11. 22 January 1973 (Nachtgesang; song-preludes; Schubert cycles; Shakespeare and Bacon)

My dear Maurice,

     nice, as ever to hear from you. This is to ask you whether you would mind my undertaking to write a modest (or more likely immodest) 250 words about you for Grove 6? If that seems all right to you en principe, then I should like to ask a favour; namely that you would be so good as to indicate to me any areas of your expertise which my ignorance might have led me to omit.

     I know that you'll have completed a form which lists what you feel are your major articles; but I suspect that your modesty might dispose you to omit the fact that you know a lot about (for example) Loewe, which ought to be on the record and might just conceivably escape critical attention, including your own. If you will forgive my saying so, if you do have a failing it is modesty. That's the kind of thing one can't say about oneself, of course; “If I have a failing, it's modesty” sounds rather unconvincing; but it's the kind of observation that kind friends are, I trust, allowed to make.

     I'm sure you're right about the American thesis. I was stupefied the other day to discover that University Microfilms Inc. were offering to me, for £5, a copy of a dissertation which consisted in large measure of an expansion of some ideas of my own, including great chunks of verbatim quotation. I expect that must happen to you a great deal; people need only read you to feel that they're instantly to a doctorate on the strength of that alone. Which reminds me (if you will forgive the comparison) of the man in Jerome K. Jerome who was such a hypochondriac that he felt that medical students need only walk twice round him and then take a diploma.

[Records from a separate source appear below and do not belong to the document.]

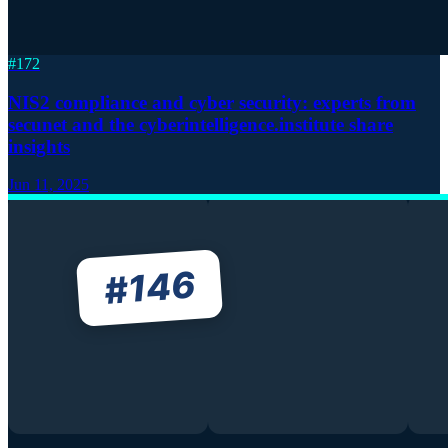
#
172
NIS2 compliance and cyber security: experts from
secunet and the cyberintelligence.institute share
insights
Jun 11, 2025
146
#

     Much obliged for the information about the prelude to Nachtgesang. But why must a song have a prelude? Suppose the singer has absolute pitch? Or what about an unaccompanied song? I think you may have proved, that there can't be such a thing. I think it's usually possible in practice (meaning performance) for the pianist to give a note so inaudibly from the audience viewpoint (or rather hearing-point) that it is tantamount to silence. Unheard preludes are sweeter. And while I'm in my cheeky dissenting vein (which perhaps you'll forgive or at least overlook on the ground of periodic instability – though it's not quite so bad in my case as in that of a chap I heard of who, whenever he felt unusually cheerful and high-spirited, knew it was time to report as a voluntary out-patient.) as I was saying, while I'm in this mood I might as well go the whole hog and report a certain amount of dissent about Shakespeare (though the whole hog might have led you to expect Bacon) as it happens my other correspondent about the sonnets is a rather dotty psychiatrist who dubious about their authorship, though he has no qualms at all about announcing that whoever wrote them had pronounced homoerotic tendencies. I quite see that there were certain precedents    and parallels for the sonnet-sequence. But were notthey, for the most part, manifestly autobiographical? How about Astrophel and Stella, for example (great stuff, I trust you agree); isn't that as personal and intimate as anyone could wish for? Anyone, I mean, who was capable of wishing for intimacy when he should be getting on with the poetry; I shall go along with your thesis so far as to concede that Die Schöne Müllerin and Die Winterreise  are in a sense impersonal. However, as I shall have the nerve to contend in a review of the latest Fischer-Dieskau box, they are also in a sense personal; it seems to me that this might be an approach to the music which though (I agree) not the high road to appreciation might nevertheless offer an alternative route. Nicht wahr?

     For no reason at all, just that it might amuse you, I thought I'd retail some exchanges I've been having with John Warrack. I cant think why, but we a started recalling, with examples, how amusing the Dutch language is - to us, that is; it’s no doubt taken entirely seriously in Holland. From there we proceeded to Afrikaans; as to which I claimed to have read somewhere that the translation of Hamlet in that tongue reads in part something like “Omlet! Ik bin de spuk van yulle Pa”. This John trumped with the information (heaven knows from where) that the order “Mount” as given in Afrikaans to South African cavalry units is “Klomber op de beestjes”. It sounds absolutely convincing to me!